3) It must be EXTREMELY hard to play the same exact set, night after night
One line that Tony Bennett can never use: "Stop me if you've heard this one before." He sings any song that made him a bajillion dollars at some point in his career, and that's like a bajillion songs.
And by extremely hard, I mean extremely easy, and by extremely easy I mean, it’s easy to hit the notes and cues and hard to make it sound interesting. If you’ve never heard it before (Thursday night), everything is fresh and lively. If you’ve heard it before (Friday night), it starts to sound flat and finished, almost artificial. It’s like the second time you watch a movie you liked and you notice the shadow of a boom mike on one of the characters in the background.
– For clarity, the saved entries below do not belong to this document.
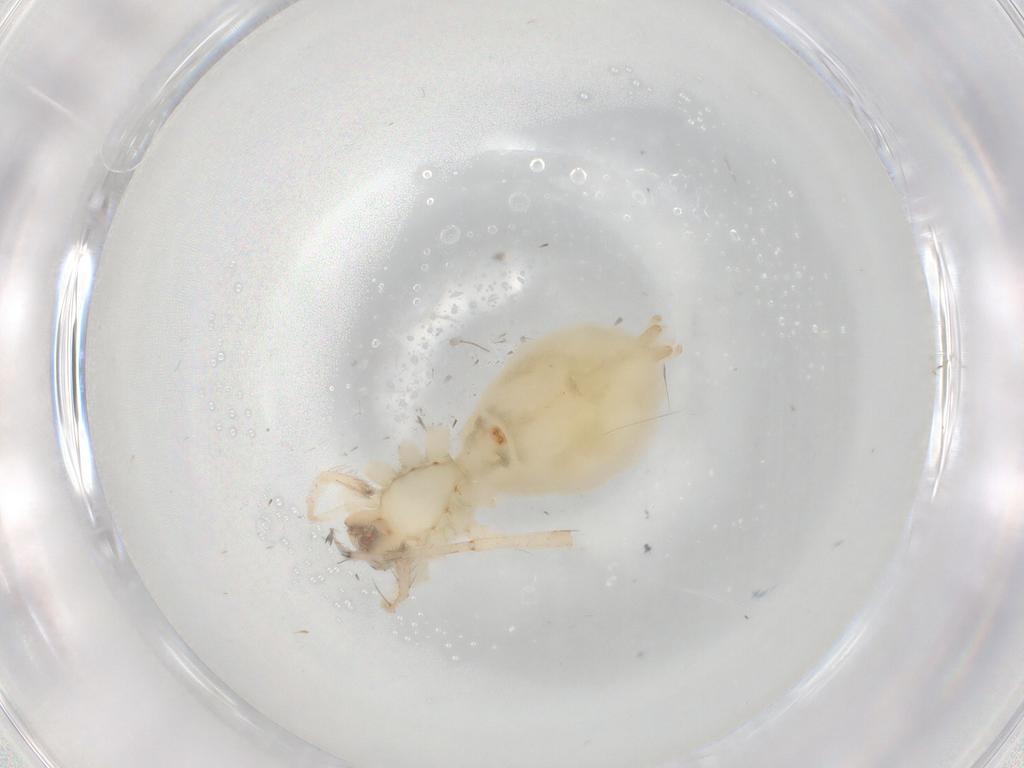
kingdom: Animalia
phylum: Arthropoda
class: Arachnida
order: Araneae
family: Anyphaenidae
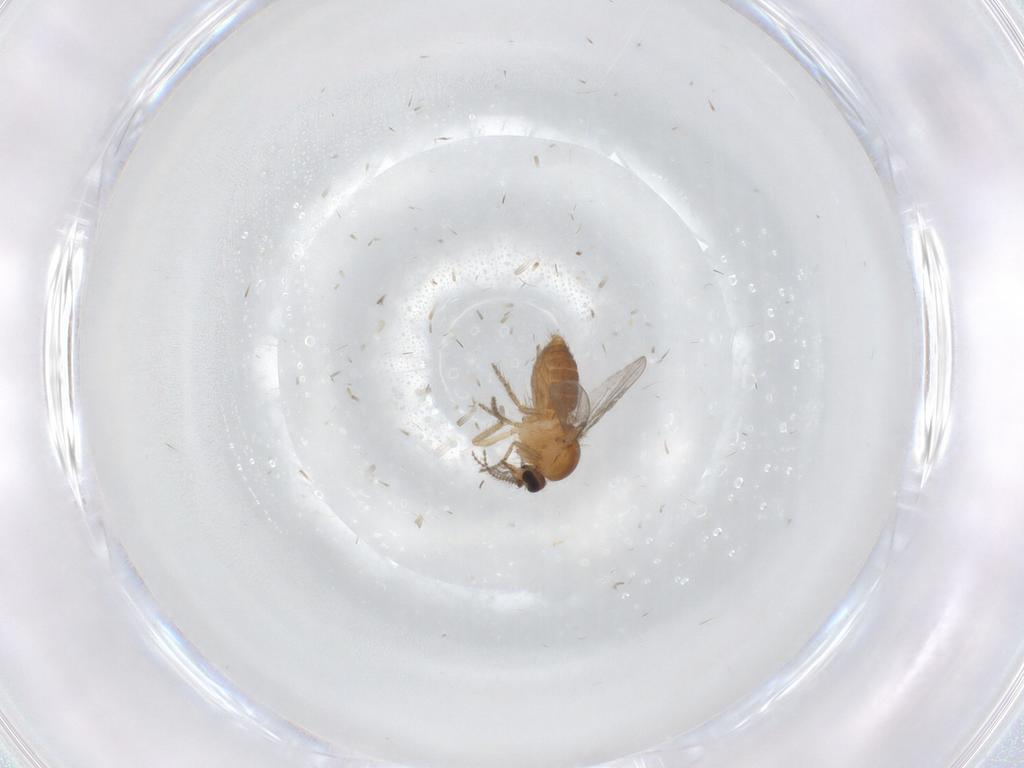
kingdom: Animalia
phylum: Arthropoda
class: Insecta
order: Diptera
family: Ceratopogonidae
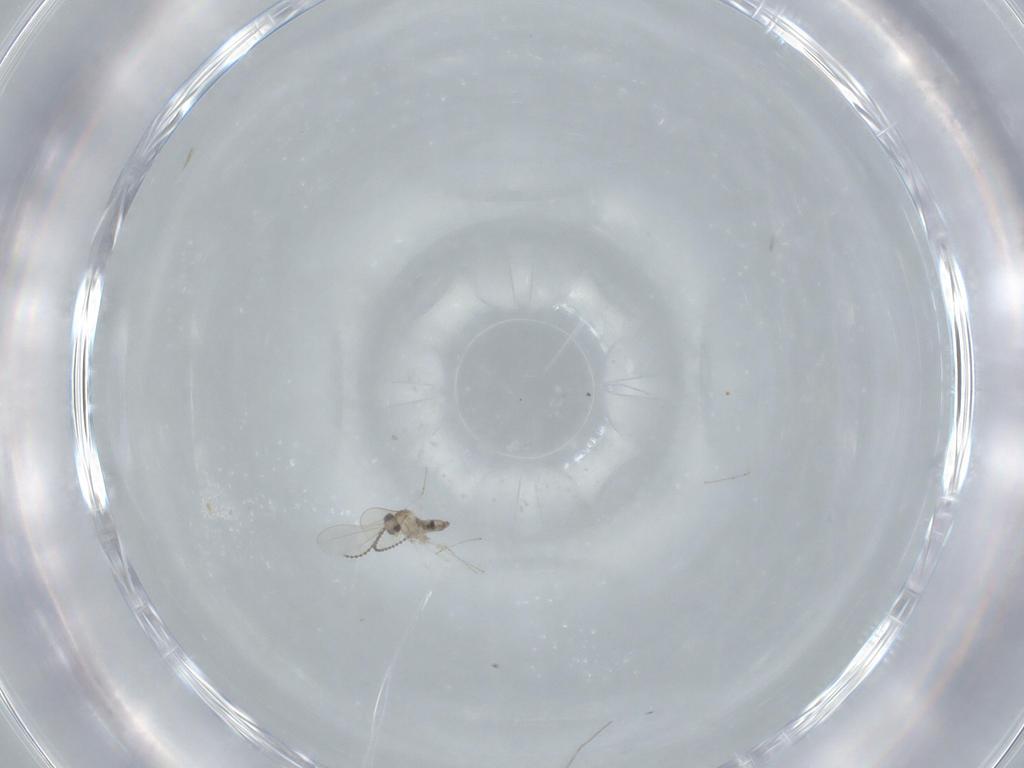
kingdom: Animalia
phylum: Arthropoda
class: Insecta
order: Diptera
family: Cecidomyiidae
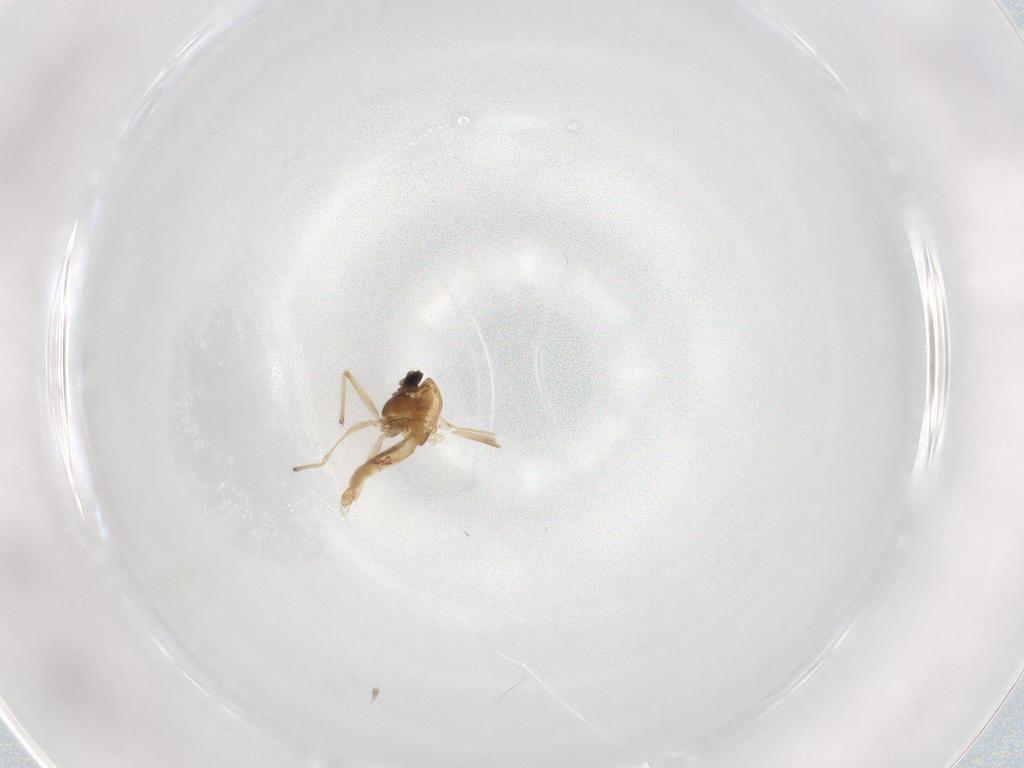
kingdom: Animalia
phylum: Arthropoda
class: Insecta
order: Diptera
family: Chironomidae
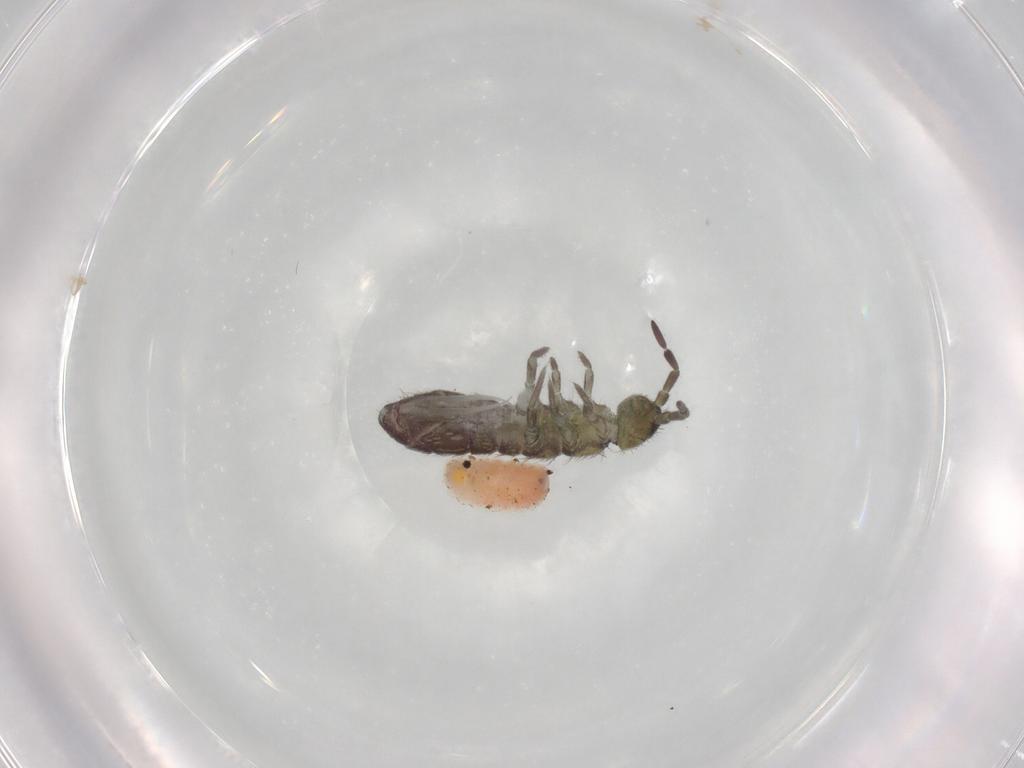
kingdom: Animalia
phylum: Arthropoda
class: Collembola
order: Entomobryomorpha
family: Isotomidae
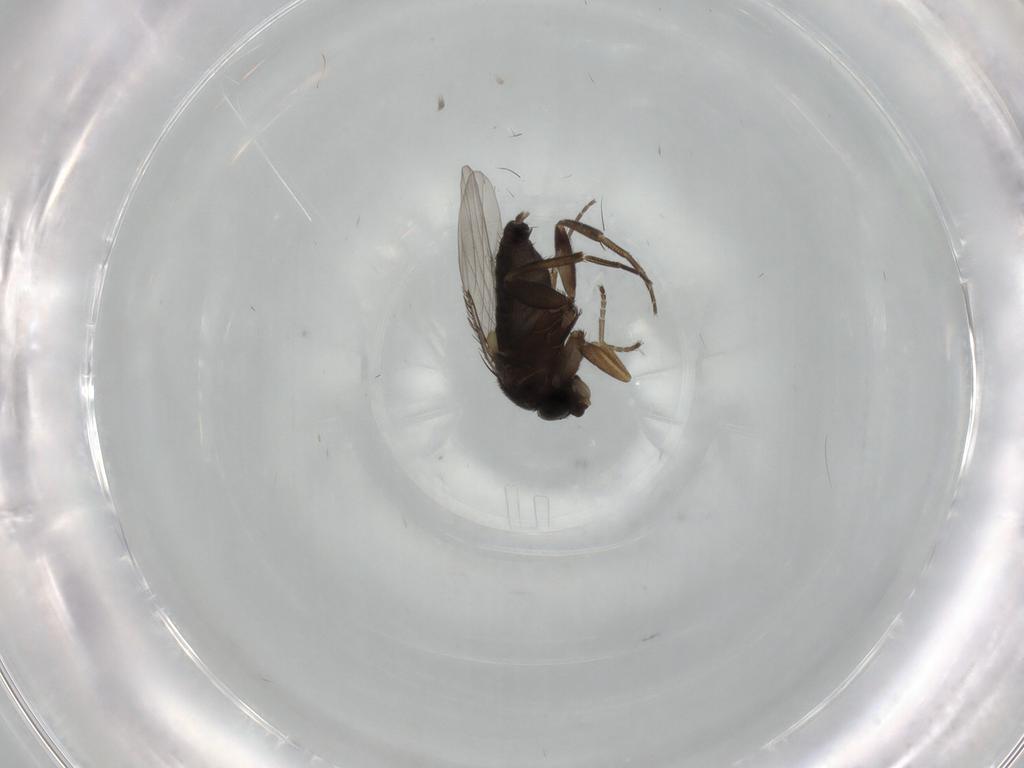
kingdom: Animalia
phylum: Arthropoda
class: Insecta
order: Diptera
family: Phoridae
From that day forward, every time you watch that movie, you’ll be waiting for the shadow of the microphone. (It also kind of explains why they didn’t practice “Have ... Christmas”, because, who wants to play from the set list when they’re practicing?)
"You're beautiful!"
There are a couple other things I learned, and some better photos coming in part 2.

2 comments:

LB said...

Not bad for 88. Methinks he remembers words better than me and I'm well, a lot younger. Good review.

Eric said...

Yeah, it was funny though, because when he used "near" on the first line, you could see he was thinking about repeating "near" on the second line, but I guess he thought that would be too noticeable. So, he changed the whole line so he could use "dear". He still should have worked it out by Friday, though.